Items from a dataset

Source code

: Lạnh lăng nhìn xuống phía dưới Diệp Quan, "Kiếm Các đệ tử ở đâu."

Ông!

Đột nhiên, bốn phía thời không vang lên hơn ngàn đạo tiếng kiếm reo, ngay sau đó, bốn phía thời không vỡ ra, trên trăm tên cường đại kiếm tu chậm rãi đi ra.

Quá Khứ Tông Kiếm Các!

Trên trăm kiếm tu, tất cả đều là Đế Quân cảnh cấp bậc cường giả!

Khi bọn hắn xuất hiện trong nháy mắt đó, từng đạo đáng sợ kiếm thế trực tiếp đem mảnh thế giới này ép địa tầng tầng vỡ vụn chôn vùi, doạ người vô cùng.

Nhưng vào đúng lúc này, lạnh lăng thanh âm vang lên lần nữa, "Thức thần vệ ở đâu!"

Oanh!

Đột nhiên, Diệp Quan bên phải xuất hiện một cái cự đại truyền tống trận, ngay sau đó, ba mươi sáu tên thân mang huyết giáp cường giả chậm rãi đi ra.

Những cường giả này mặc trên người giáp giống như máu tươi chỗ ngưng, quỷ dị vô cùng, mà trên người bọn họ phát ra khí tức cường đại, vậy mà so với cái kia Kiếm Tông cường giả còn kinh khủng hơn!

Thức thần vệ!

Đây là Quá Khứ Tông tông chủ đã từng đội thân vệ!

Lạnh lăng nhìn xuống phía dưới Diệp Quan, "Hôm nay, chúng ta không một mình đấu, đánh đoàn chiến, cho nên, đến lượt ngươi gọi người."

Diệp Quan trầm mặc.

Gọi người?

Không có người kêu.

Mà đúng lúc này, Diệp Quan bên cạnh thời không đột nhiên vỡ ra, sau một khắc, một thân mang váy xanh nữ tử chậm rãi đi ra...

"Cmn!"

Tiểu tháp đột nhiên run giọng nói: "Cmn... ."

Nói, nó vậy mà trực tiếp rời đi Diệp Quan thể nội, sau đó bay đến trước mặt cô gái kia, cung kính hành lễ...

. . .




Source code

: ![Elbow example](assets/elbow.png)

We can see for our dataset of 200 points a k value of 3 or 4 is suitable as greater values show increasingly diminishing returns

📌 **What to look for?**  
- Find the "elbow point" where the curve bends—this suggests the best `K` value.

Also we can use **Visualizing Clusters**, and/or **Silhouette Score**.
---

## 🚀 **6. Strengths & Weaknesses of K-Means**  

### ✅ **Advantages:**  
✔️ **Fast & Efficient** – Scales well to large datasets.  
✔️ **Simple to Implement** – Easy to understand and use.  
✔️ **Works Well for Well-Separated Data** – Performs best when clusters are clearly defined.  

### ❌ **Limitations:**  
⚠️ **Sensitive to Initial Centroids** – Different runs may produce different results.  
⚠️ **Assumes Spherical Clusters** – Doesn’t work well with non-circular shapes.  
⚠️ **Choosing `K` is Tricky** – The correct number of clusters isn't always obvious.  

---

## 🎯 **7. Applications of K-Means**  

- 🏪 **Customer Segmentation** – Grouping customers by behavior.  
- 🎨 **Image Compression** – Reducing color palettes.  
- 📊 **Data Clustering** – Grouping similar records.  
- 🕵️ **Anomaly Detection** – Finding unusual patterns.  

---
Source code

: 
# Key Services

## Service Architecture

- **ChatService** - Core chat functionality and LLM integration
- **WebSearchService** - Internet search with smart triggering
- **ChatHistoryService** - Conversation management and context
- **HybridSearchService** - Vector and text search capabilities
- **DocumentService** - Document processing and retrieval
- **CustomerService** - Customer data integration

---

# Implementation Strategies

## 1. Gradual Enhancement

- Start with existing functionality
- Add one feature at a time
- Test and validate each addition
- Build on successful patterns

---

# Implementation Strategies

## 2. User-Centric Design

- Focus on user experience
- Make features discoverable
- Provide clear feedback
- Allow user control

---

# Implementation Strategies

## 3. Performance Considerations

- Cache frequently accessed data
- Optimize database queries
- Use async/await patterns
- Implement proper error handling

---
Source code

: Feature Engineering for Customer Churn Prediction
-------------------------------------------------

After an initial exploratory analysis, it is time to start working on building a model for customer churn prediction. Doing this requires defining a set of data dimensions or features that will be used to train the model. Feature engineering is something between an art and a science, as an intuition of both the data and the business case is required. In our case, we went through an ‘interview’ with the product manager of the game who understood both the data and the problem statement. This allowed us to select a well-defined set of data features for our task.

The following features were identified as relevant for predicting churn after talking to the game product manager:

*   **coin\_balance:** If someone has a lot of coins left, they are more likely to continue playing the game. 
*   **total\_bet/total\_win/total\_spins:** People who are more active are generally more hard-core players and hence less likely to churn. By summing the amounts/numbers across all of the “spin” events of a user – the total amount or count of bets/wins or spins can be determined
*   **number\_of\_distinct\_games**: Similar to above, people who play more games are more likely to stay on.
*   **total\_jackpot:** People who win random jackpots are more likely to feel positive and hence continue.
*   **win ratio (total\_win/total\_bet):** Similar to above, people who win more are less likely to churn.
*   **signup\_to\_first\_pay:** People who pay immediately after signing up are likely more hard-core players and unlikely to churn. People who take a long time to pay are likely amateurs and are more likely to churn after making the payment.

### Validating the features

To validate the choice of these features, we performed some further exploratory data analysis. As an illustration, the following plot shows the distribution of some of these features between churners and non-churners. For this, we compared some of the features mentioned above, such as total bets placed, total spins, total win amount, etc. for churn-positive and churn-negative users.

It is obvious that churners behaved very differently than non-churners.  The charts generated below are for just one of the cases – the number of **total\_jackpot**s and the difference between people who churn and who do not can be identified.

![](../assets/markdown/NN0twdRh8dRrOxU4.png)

• **Written task**: Above are the lines; repeat exactly the ones from the line containing "Không có người kêu." down to the line containing "We can see for", both inclusive.

• **Reply to the exercise**:
Không có người kêu.

Mà đúng lúc này, Diệp Quan bên cạnh thời không đột nhiên vỡ ra, sau một khắc, một thân mang váy xanh nữ tử chậm rãi đi ra...

"Cmn!"

Tiểu tháp đột nhiên run giọng nói: "Cmn... ."

Nói, nó vậy mà trực tiếp rời đi Diệp Quan thể nội, sau đó bay đến trước mặt cô gái kia, cung kính hành lễ...

. . .




Source code

: ![Elbow example](assets/elbow.png)

We can see for our dataset of 200 points a k value of 3 or 4 is suitable as greater values show increasingly diminishing returns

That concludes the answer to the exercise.